特集

東日本大震災から1年をむかえて

 2011年3月11日から1年が過ぎました。

 この機会に、私は中央大学総長・学長として、何よりもまず、被災者の皆さまに対して、改めてお見舞いを申し上げるとともに、日々新たな一歩を踏み出すべく重ねておられるご努力に、心からの敬意と感謝を捧げたく存じます。

 中央大学においては、その在学生・教職員に直接の人的被災はなく、また施設等の損傷も軽微でしたが、多くの関係者・関係機関が被災されたこと、また何よりも本学は被災地を含む日本全国から学生が集う高等研究教育機関であることから、大学として何ができるかを模索し続けた1年でありました。

 もとより一私立大学にできることは限られています。しかし、この1年間の経験を通じて、私は、中央大学であるからこそ可能となる貢献もある、と考えるに至りました。そこで、一つの節目の日である2012年3月12日を機に、いくつかのことをお誓いしたいと思います。

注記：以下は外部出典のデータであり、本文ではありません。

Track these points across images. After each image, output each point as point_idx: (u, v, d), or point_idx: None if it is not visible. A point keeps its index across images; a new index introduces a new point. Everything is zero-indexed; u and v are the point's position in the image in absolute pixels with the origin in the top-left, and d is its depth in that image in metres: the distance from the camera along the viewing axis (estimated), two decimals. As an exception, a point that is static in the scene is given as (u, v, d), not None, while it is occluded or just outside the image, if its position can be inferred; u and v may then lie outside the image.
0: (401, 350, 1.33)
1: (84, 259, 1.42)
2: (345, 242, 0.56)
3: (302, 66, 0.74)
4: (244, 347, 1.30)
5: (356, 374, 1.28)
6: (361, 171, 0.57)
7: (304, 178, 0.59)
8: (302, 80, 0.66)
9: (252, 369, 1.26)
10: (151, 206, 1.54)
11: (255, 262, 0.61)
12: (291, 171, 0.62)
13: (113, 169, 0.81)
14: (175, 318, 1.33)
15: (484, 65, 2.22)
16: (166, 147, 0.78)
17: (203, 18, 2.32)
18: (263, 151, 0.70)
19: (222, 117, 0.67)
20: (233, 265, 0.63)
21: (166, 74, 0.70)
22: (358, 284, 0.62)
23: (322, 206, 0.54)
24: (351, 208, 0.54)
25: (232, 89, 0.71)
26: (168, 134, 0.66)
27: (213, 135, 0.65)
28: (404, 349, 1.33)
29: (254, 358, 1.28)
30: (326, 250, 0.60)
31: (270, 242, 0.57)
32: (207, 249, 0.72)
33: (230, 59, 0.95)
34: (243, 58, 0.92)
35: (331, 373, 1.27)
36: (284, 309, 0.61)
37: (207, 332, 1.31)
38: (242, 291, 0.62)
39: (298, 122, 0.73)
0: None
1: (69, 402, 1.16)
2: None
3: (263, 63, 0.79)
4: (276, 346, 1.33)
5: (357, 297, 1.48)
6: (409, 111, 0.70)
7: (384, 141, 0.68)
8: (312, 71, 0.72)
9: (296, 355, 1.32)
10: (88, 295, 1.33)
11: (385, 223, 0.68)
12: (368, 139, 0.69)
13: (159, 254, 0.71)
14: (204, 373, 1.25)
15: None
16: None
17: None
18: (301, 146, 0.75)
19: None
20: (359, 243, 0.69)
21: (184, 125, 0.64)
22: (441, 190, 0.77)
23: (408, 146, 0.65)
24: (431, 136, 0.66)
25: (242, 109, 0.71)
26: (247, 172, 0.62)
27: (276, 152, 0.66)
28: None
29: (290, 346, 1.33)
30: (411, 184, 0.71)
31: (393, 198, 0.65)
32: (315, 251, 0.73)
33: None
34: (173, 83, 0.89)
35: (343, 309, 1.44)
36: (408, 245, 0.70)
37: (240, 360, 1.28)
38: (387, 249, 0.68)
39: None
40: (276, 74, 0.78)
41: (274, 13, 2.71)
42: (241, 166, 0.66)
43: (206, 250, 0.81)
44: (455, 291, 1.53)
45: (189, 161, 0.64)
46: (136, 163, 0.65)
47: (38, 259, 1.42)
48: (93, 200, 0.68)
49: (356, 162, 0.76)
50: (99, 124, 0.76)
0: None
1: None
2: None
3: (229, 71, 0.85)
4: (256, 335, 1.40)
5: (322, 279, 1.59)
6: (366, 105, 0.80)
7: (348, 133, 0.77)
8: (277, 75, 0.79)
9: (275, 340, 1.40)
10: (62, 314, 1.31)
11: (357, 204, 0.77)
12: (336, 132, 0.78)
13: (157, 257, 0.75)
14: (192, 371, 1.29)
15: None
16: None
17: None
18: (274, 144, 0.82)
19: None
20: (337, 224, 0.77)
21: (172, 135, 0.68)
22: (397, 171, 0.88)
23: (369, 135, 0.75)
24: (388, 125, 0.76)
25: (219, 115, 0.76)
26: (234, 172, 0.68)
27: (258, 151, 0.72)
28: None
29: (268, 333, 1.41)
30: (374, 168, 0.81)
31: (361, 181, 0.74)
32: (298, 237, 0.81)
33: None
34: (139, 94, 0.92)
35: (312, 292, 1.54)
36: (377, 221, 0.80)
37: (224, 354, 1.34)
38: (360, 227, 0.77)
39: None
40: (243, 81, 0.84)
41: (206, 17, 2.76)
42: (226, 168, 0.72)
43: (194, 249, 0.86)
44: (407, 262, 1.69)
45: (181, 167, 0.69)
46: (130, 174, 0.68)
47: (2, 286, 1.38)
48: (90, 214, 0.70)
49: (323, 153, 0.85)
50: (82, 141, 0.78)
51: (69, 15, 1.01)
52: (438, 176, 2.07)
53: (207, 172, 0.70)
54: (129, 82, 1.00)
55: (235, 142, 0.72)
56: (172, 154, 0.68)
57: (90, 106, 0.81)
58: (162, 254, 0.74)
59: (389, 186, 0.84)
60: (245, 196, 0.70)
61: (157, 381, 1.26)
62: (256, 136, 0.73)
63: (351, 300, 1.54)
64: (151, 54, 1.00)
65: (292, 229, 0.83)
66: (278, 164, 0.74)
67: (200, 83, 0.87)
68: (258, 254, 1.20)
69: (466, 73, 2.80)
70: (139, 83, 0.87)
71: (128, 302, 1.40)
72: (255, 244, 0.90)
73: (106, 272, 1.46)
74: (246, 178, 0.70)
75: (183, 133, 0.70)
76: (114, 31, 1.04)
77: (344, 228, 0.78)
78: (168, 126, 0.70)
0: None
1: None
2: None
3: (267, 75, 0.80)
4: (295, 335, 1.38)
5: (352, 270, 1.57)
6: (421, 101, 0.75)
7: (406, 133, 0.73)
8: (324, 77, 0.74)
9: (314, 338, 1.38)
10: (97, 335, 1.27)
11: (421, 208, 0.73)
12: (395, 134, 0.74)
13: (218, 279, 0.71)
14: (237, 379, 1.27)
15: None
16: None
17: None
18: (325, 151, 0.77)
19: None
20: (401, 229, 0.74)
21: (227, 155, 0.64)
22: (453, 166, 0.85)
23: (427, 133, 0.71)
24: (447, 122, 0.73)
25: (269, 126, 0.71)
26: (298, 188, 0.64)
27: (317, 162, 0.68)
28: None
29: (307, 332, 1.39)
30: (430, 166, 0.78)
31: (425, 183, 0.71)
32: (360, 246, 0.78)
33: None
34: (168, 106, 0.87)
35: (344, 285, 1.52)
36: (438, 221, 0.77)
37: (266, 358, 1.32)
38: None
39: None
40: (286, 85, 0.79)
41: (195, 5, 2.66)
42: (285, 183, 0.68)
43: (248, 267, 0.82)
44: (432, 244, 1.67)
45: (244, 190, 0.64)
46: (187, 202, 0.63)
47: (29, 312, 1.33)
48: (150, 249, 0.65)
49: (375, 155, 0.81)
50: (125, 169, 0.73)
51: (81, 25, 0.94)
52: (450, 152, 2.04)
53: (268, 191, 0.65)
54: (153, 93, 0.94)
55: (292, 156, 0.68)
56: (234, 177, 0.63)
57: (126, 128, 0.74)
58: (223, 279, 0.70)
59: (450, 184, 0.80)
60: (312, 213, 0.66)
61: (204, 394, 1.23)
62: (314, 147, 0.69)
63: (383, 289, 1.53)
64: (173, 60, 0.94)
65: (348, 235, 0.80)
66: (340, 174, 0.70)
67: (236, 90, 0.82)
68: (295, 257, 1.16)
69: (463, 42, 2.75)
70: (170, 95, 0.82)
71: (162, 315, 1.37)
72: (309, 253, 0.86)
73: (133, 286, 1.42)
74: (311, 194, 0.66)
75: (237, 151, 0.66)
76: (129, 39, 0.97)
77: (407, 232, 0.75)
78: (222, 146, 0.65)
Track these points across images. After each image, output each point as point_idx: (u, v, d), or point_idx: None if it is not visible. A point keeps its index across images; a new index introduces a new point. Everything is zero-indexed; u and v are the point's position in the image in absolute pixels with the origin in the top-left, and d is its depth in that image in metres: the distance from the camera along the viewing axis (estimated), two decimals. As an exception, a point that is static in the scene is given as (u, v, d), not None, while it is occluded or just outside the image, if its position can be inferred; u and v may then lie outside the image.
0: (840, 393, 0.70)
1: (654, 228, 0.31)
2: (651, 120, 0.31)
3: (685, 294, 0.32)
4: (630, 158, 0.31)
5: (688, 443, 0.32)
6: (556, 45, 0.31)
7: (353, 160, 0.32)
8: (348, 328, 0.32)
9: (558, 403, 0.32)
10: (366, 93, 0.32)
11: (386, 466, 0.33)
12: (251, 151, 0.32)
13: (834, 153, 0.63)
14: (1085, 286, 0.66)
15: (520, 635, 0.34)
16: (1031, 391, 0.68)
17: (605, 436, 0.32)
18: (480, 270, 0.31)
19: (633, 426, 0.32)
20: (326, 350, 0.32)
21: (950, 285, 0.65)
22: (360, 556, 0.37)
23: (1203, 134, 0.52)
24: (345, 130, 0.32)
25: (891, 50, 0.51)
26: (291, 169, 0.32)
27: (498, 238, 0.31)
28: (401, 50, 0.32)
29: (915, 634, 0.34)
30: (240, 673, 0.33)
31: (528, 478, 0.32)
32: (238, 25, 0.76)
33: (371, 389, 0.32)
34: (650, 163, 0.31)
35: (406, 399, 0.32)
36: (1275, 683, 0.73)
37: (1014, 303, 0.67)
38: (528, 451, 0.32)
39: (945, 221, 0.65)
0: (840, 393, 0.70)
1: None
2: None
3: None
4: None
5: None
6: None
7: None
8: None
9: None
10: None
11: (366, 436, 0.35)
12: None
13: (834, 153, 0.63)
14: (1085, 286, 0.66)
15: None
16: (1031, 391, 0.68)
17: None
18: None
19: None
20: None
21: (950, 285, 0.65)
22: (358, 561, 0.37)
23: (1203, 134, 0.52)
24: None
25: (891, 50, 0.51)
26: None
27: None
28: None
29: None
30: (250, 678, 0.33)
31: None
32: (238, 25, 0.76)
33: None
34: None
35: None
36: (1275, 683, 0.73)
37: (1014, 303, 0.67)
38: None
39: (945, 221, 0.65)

 第1に、中央大学は、高等教育機関としての教育責任を果たし続けます。とりわけ、被災地出身の学生の皆さんに対する学修機会の確保は、本学にとって極めて重要な責任であると認識しております。そこで、今般の入学者選抜試験においては、被災地からの受験生の皆さんの受験料を免除すると共に、仙台に加えて新潟にも受験会場を開設致しました。また、被災学生に対する奨学金制度を2012年度も継続すると共に、学生相談等のサポート体制を整備しています。

 第2に、中央大学ならではの支援・社会貢献を継続的に行います。近時、被災地ではボランティア数の減少が問題となっていると聞き及んでおりますが、中央大学では、長期休業期間等を活用した学生ボランティア・チームを継続的に組織し続ける一方、ボランティア活動の報告会を通じて、ボランティア活動の機運を維持することにも注力しています。若い学生諸君の力を継続的に結集することは、大学の社会的貢献の重要な部分であると考えるからです。また、状況の変化に対応してボランティア活動内容を進化させることも、大学の社会貢献にとって重要なものであると考えます。震災当初の段階における都市環境・土木工学関係の教員・学生による被災実態調査、昨年の夏休みにおける法科大学院生による法的支援ニーズの予備調査、同時期のがれき処理ボランティア、冬休みにおける仮設住宅コミュニティ支援、子どもの学習支援、ビジネススクール(CBS)の在学生・修了生・教職員を横断するCBS被災地ボランティア・チームの継続的活動等、本学はこれまでも大学の専門性と変化するニーズの組み合わせに応じた活動を支援して参りましたが、今後もこうした支援を継続致します。

気仙沼市鹿折地区で行った学生ボランティアの様子

 第3に、多くの関係者との協働関係を強化することです。たとえば、上述した学生ボランティア・チームの活動は、本学学生だけの力では決してなしえません。むしろ、現地のニーズを的確に把握し、ボランティアを指導してくださるNPOの卓越したコーディネーションがあり、そこに本学を含む多くの大学生の力が結集しているのだと聞いております。また本学は、3月13日~5月6日に実施される「気仙沼大島復興椿まつり」を後援しておりますが、これは、昨年夏に実施したボランティア活動のご縁でいただいたご依頼を契機としています。このように、様々な個人や組織を結びつけ、協働関係を強化することは、多方面にわたる専門家や学生を数多く擁する総合大学としての中央大学の役割の一つであると、私は確信しております。

 第4に、災害に対する備えや対策を研究し、社会に還元し続けます。大学の研究成果はもちろん学術界に還元されるものですが、本学では、これをわかりやすい形で社会に直接発信することにも力を注いでいます。たとえば、「Chuo Online」というウェブサイトはそうした取り組みの一つです。

 2011年3月11日から1年が過ぎました。故郷への帰還を果たせずに避難地におられる方々はもとより、直接被災しなかった私たちでも、その傷が癒えるまでには、まだまだ長い時間が必要かと思います。中央大学は、2011年3月11日を忘れることなく、今後も多面的な活動を続けて行くことをお誓いいたします。